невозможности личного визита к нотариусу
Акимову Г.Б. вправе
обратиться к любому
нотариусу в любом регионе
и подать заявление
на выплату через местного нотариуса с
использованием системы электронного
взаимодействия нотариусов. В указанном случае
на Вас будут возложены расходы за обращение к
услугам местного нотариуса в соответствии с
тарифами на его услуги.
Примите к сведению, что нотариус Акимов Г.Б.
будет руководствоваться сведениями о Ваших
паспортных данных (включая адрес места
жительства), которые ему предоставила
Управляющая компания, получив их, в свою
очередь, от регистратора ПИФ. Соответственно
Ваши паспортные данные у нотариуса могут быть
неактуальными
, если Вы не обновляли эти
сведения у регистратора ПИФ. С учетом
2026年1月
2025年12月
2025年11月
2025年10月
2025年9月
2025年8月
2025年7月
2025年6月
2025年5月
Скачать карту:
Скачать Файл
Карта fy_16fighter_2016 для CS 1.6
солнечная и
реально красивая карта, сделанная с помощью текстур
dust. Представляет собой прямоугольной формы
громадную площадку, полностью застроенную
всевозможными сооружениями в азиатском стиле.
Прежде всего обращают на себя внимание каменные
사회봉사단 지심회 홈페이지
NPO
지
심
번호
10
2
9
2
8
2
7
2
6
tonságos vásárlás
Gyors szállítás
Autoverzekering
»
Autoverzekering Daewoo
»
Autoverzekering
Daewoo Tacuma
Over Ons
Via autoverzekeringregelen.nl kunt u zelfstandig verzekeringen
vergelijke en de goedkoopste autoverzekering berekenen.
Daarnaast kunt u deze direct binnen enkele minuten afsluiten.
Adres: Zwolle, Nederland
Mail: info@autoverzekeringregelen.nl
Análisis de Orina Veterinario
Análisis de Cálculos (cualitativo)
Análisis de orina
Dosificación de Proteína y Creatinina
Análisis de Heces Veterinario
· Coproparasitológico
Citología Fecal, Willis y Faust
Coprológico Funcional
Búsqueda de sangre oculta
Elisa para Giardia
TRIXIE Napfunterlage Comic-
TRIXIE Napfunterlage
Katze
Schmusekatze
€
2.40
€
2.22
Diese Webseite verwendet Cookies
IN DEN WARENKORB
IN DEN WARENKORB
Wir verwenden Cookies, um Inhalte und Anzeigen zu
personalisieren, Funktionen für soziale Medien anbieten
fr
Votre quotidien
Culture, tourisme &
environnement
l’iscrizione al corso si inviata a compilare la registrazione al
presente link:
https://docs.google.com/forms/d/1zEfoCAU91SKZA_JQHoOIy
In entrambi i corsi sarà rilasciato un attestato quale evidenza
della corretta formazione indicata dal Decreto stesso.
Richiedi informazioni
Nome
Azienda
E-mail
....................
[REQUIRED ACTION]:
Please return all of the lines above character for character, with nothing added, dropped, or changed.

[RESPONSE FOR THIS EXERCISE]:
невозможности личного визита к нотариусу
Акимову Г.Б. вправе
обратиться к любому
нотариусу в любом регионе
и подать заявление
на выплату через местного нотариуса с
использованием системы электронного
взаимодействия нотариусов. В указанном случае
на Вас будут возложены расходы за обращение к
услугам местного нотариуса в соответствии с
тарифами на его услуги.
Примите к сведению, что нотариус Акимов Г.Б.
будет руководствоваться сведениями о Ваших
паспортных данных (включая адрес места
жительства), которые ему предоставила
Управляющая компания, получив их, в свою
очередь, от регистратора ПИФ. Соответственно
Ваши паспортные данные у нотариуса могут быть
неактуальными
, если Вы не обновляли эти
сведения у регистратора ПИФ. С учетом
2026年1月
2025年12月
2025年11月
2025年10月
2025年9月
2025年8月
2025年7月
2025年6月
2025年5月
Скачать карту:
Скачать Файл
Карта fy_16fighter_2016 для CS 1.6
солнечная и
реально красивая карта, сделанная с помощью текстур
dust. Представляет собой прямоугольной формы
громадную площадку, полностью застроенную
всевозможными сооружениями в азиатском стиле.
Прежде всего обращают на себя внимание каменные
사회봉사단 지심회 홈페이지
NPO
지
심
번호
10
2
9
2
8
2
7
2
6
tonságos vásárlás
Gyors szállítás
Autoverzekering
»
Autoverzekering Daewoo
»
Autoverzekering
Daewoo Tacuma
Over Ons
Via autoverzekeringregelen.nl kunt u zelfstandig verzekeringen
vergelijke en de goedkoopste autoverzekering berekenen.
Daarnaast kunt u deze direct binnen enkele minuten afsluiten.
Adres: Zwolle, Nederland
Mail: info@autoverzekeringregelen.nl
Análisis de Orina Veterinario
Análisis de Cálculos (cualitativo)
Análisis de orina
Dosificación de Proteína y Creatinina
Análisis de Heces Veterinario
· Coproparasitológico
Citología Fecal, Willis y Faust
Coprológico Funcional
Búsqueda de sangre oculta
Elisa para Giardia
TRIXIE Napfunterlage Comic-
TRIXIE Napfunterlage
Katze
Schmusekatze
€
2.40
€
2.22
Diese Webseite verwendet Cookies
IN DEN WARENKORB
IN DEN WARENKORB
Wir verwenden Cookies, um Inhalte und Anzeigen zu
personalisieren, Funktionen für soziale Medien anbieten
fr
Votre quotidien
Culture, tourisme &
environnement
l’iscrizione al corso si inviata a compilare la registrazione al
presente link:
https://docs.google.com/forms/d/1zEfoCAU91SKZA_JQHoOIy
In entrambi i corsi sarà rilasciato un attestato quale evidenza
della corretta formazione indicata dal Decreto stesso.
Richiedi informazioni
Nome
Azienda
E-mail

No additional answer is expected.